Google has started to crack down on pop-up ads, and this is causing a lot of companies some panic. What are the terms that Google has set forth, and what do you need to know? Here’s a complete rundown of the whole Google ad picture.
Banning Pop Ups
To set the record straight, Google is not banning pop-up ads. The company is putting a stop to pop up ads that appear on mobile. So that means that your pop-up ads on your website are safe for now (there’s a good chance that web ads might be banned soon though, so that’s something to strategize about).
Ads that intentionally take up half of the mobile screen, appear repeatedly, or require a person to opt out of the ad are the types of ads that Google isn’t happy about. Those websites that do have these types of ads will rank lower with Google, which means that your site might not do as well when people search
for the types of things that you do.
The problem here is that for marketers, pop up ads are lucrative. So it may come down to whether or not you care that you do not rank highly with Google. If your marketing is on point, you might not have to rely on Google at all - then again, you may be missing out on some Google rankings if you ignore the pop-up ad restriction completely.

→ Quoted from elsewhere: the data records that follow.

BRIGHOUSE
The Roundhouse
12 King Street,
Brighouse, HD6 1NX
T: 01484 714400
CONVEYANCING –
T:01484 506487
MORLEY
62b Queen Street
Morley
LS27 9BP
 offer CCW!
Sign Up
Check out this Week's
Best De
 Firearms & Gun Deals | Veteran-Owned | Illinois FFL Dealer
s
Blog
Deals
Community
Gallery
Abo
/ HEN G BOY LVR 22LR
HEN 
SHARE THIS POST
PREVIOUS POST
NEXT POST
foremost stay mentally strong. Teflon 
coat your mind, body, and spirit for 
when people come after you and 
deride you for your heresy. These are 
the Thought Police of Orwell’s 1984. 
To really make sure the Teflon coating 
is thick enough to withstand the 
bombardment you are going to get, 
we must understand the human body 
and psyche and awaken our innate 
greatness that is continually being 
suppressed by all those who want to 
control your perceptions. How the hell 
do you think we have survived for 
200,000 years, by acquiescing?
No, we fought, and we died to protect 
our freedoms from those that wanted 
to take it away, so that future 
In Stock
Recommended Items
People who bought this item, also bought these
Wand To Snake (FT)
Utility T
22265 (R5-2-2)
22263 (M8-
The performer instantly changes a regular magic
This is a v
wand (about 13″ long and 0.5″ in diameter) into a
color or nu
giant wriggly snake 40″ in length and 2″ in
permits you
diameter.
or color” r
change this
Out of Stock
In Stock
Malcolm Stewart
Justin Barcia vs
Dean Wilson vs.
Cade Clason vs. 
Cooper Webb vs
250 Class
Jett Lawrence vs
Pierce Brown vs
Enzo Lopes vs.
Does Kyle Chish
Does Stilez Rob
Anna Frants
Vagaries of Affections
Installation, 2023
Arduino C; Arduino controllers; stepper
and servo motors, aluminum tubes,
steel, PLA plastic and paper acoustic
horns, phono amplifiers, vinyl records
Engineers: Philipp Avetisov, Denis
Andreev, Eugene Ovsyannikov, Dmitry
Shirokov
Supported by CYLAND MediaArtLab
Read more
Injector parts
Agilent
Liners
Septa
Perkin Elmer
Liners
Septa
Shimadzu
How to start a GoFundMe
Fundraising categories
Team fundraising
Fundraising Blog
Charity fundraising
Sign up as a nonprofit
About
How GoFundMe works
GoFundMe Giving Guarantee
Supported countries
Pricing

Pop-ups that appear in order to warn a user about cookie usage or to ask a user’s age will not be penalized by Google. The company has also stated that small banner ads are not an issue at this time. This is not the only Google ranking factor, but it is an important one that may end intrusive pop-ups.
Why the Bother
Why is Google (a company that thrives on ads) working to displace the pop up ad? Essentially, Google is losing users to social media
when it comes to mobile. Instead of searching for items, users are now using social media mostly. This means that Google might lose some users. If the company makes mobile browsing experiences easier and smoother, they might actually have a user experience
that people will enjoy.
Of course, all of this is a tricky thing for marketers. Pop-ups are on nearly every site, and this new rule means that pop-ups will have to become scarce or Google will crack down on those sites that do use this means of advertising. So should you delete all of your mobile pop-ups? The answer is yes and no.
Some Ideas for Marketers
If you rely heavily on pop-up ads and now you aren’t sure what to do, you can use another ad type (banner, etc), or you can get rid of the ads completely. You can also ignore Google’s wishes and keep your pop-up ads, but that does mean a lower ranking (so it depends on how strong your brand currently is).